Meine sehr verehrten Damen und Herren, bereits heute gibt es in Rheinland-Pfalz für die Bürger eine Reihe von rechtlichen Möglichkeiten, sich in politische Entscheidungsprozesse einzubringen. Auf kommunaler Ebene sind das beispielsweise Einwohnerantrag oder Bürgerbegehren, auf Landesebene entsprechen diese zum Beispiel Volksinitiative, Volksbegehren oder Volksentscheid. Die Bürgerinnen und Bürgerinnen können damit Gesetze erlassen, könnten sogar theoretisch den Landtag auflösen. Daneben bestehen bereits zahlreiche Beteiligungsmöglichkeiten und Anhörungsverfahren etwa bei der Aufstellung von Bebauungsplänen und Planfeststellungsverfahren.
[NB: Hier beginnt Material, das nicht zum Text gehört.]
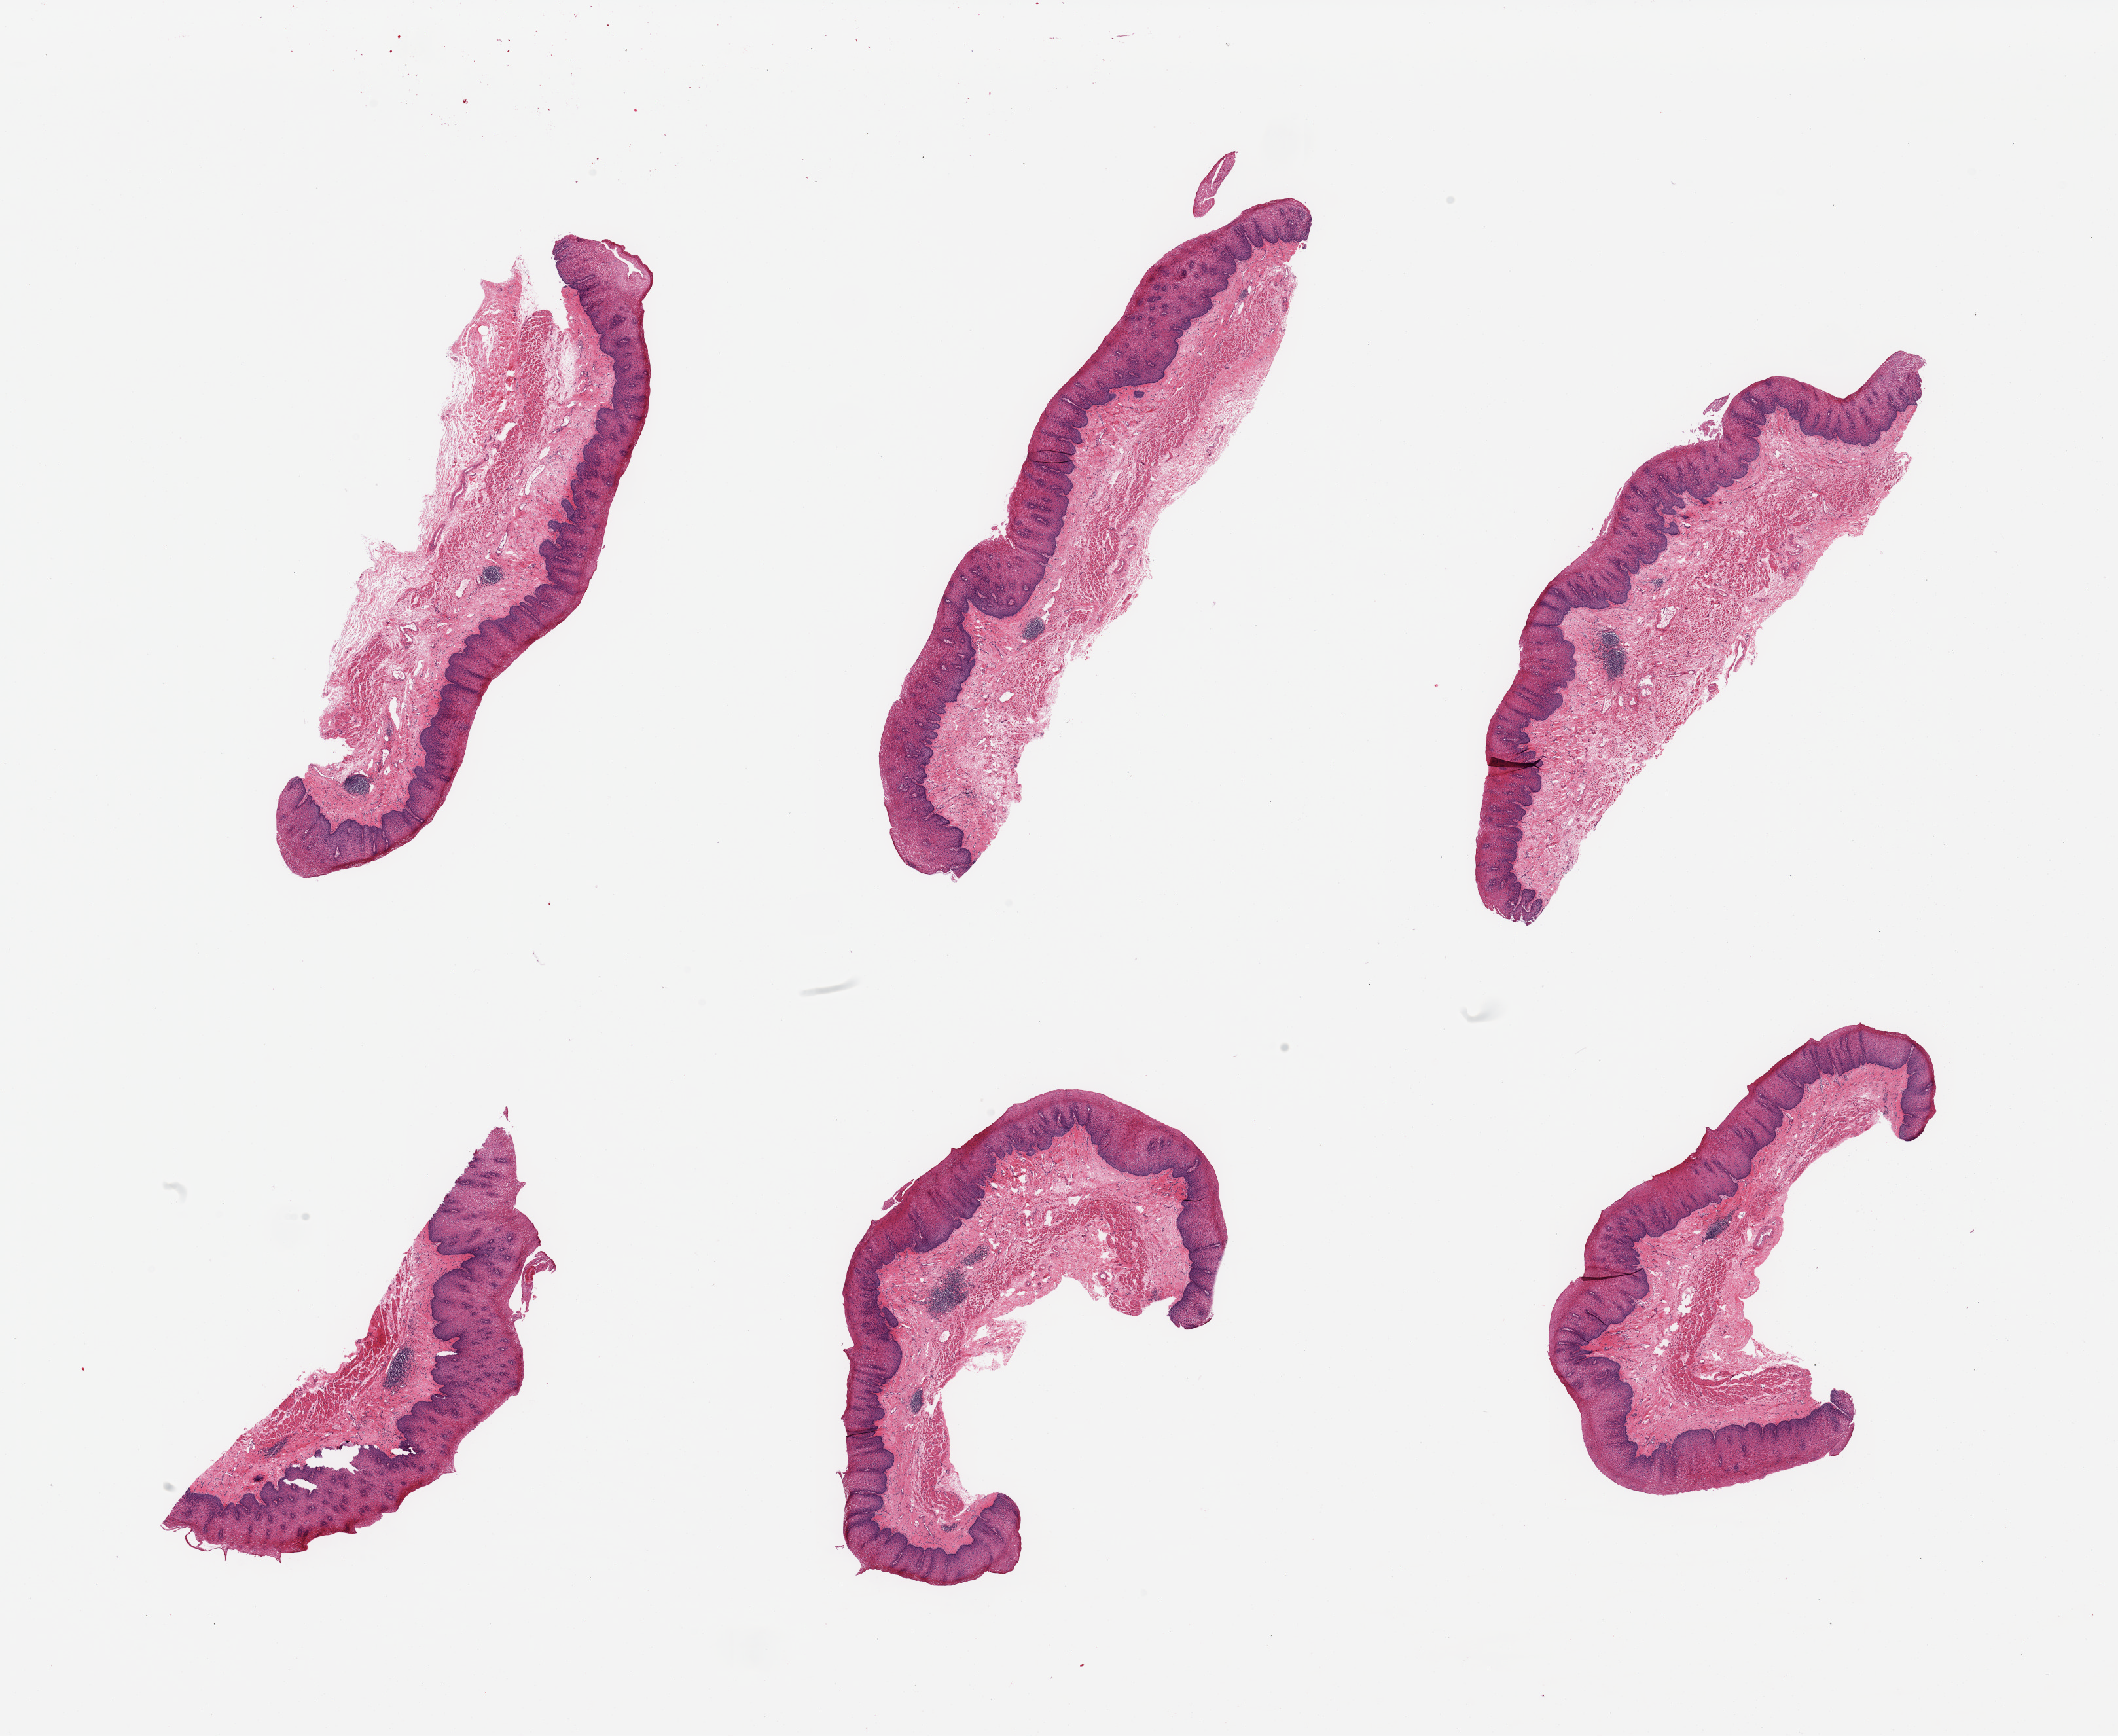
Whole-slide image, H&E stain, brightfield — low-resolution overview of the scanned area, about 25.6 x 21.0 mm; PAXgene-fixed, paraffin-embedded tissue; sampled site (target tissue): esophageal mucous membrane; tissue donor sample. Male donor.
* review note (as recorded): 6 pieces, squamous mucosa up to ~0.6mm, ~20-30% thickness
Seit einigen Jahren haben die Bürgerinnen und Bürger auch über das Informationsfreiheitsgesetz die Möglichkeit, von öffentlichen Stellen nahezu jegliche Information zu erhalten. Doch diese und viele andere Beteiligungsmöglichkeiten werden als nicht ausreichend erachtet. Zum einen sind die Hürden für die Bürgerbeteiligung oftmals noch zu hoch, zum anderen sind Planungsverfahren zu bürokratisch und dauern häufig viel zu lange.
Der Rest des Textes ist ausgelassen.